2020 - as seen through the eyes of Les Mains du Terroir

With the 2021 version of Champagne Week falling foul of the global pandemic as in 2020, there was a little ray of sunshine courtesy of the association Les Mains du Terroir. The fifteen producers each provided a sample of a vin clair and the collection was dispatched to all corners of the globe ahead of a Webinar meeting to discuss the characteristics, nuances and difficulties of the 2020 vintage.

It was an extremely warm year and a number of weather records were set. Firstly the wettest February before warming up through March and a hot April. It was the driest recorded July and earliest ever harvest beginning well into August. The culmination of the hot and dry weather was hydration stress in the vines. This caused the grapes to go into survival mode and stop ripening. This gave the vignerons a problem when assessing the optimum time to harvest. In many cases, they could no longer rely upon sugar and alcohol tests, reverting to tasting the berries and using their experience to ascertain when best to pick.

The hot temperatures during harvest meant it was imperative to get the grapes pressed immediately. Even sitting in crates, temperatures would build that could potentially begin the fermentation process and at the very least adversely affect the freshness of the resulting wines. White crates can remain up to 1.5˚ cooler than dark coloured crates which may be a small help in the future as climate change continues to ensure warmer seasons.

Another consideration for champagne producers is whether to block malolactic fermentation in order to produce fresher wines. The flip-side to this is the need to use sulphites or fining which is not always a popular choice. The long dry summer was advantageous in one aspect, particularly those farming organically or biodynamically as diseases were virtually eradicated meaning there was not the need to use fungicides. Limiting the use of toxins on plants and the soil of Champagne can only ever be a good thing.

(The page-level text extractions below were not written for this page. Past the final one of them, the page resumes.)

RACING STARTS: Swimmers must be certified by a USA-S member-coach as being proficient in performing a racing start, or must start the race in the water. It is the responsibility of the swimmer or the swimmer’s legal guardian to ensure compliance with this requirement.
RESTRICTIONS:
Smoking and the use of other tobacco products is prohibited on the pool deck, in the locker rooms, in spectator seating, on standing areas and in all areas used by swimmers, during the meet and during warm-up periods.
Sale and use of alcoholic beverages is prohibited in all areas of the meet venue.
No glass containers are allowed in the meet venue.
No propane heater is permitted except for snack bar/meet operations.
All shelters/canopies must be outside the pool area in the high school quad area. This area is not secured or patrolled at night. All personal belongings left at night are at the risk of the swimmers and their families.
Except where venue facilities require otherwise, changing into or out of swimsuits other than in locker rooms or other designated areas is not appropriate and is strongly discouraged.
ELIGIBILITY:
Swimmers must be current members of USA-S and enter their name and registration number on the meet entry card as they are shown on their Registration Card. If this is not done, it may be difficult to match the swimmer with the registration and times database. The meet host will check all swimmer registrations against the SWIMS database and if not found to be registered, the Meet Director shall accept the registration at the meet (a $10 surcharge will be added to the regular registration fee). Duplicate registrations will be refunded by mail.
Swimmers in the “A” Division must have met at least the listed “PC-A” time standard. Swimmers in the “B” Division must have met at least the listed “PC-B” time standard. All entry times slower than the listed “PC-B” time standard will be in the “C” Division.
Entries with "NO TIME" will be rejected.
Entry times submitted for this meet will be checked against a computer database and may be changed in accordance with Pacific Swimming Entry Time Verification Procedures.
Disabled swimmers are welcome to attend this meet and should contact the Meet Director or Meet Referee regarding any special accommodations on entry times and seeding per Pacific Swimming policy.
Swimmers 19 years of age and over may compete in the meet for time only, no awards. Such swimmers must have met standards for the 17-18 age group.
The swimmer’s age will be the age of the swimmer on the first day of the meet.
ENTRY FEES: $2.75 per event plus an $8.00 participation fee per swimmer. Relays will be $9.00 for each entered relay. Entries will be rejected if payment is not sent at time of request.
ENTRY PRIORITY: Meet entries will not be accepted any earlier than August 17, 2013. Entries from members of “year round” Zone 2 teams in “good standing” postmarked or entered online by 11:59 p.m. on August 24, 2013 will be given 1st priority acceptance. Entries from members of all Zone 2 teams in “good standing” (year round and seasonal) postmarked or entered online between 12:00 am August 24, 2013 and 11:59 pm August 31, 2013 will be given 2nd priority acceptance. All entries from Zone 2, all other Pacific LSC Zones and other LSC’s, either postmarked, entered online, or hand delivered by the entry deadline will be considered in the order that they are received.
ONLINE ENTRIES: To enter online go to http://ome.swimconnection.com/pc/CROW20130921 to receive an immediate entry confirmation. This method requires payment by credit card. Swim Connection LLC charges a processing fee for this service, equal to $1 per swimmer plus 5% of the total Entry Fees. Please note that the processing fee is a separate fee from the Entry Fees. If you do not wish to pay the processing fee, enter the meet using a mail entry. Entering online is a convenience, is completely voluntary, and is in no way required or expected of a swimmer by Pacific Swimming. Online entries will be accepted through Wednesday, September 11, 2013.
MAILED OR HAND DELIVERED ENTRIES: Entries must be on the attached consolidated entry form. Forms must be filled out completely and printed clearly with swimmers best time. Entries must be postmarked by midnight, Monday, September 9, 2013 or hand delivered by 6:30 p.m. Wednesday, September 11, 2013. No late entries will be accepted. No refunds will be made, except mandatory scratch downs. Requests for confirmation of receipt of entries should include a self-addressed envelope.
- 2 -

From tasting the fifteen vins clairs, it would certainly look as if 2020 has the potential to produce some excellent wines, perhaps slightly less freshness than 2018 but we will see what the second fermentation brings and only time will tell. According to Eric and Mikael Rodez, there Empreinte Noire will not be released until 2032-4.

Whilst talking about the hot weather, 2021 has begun in much the same vein as 2016 with late, heavy frost threatening much of the vine crop across France. We will be keeping our fingers crossed for the vignerons.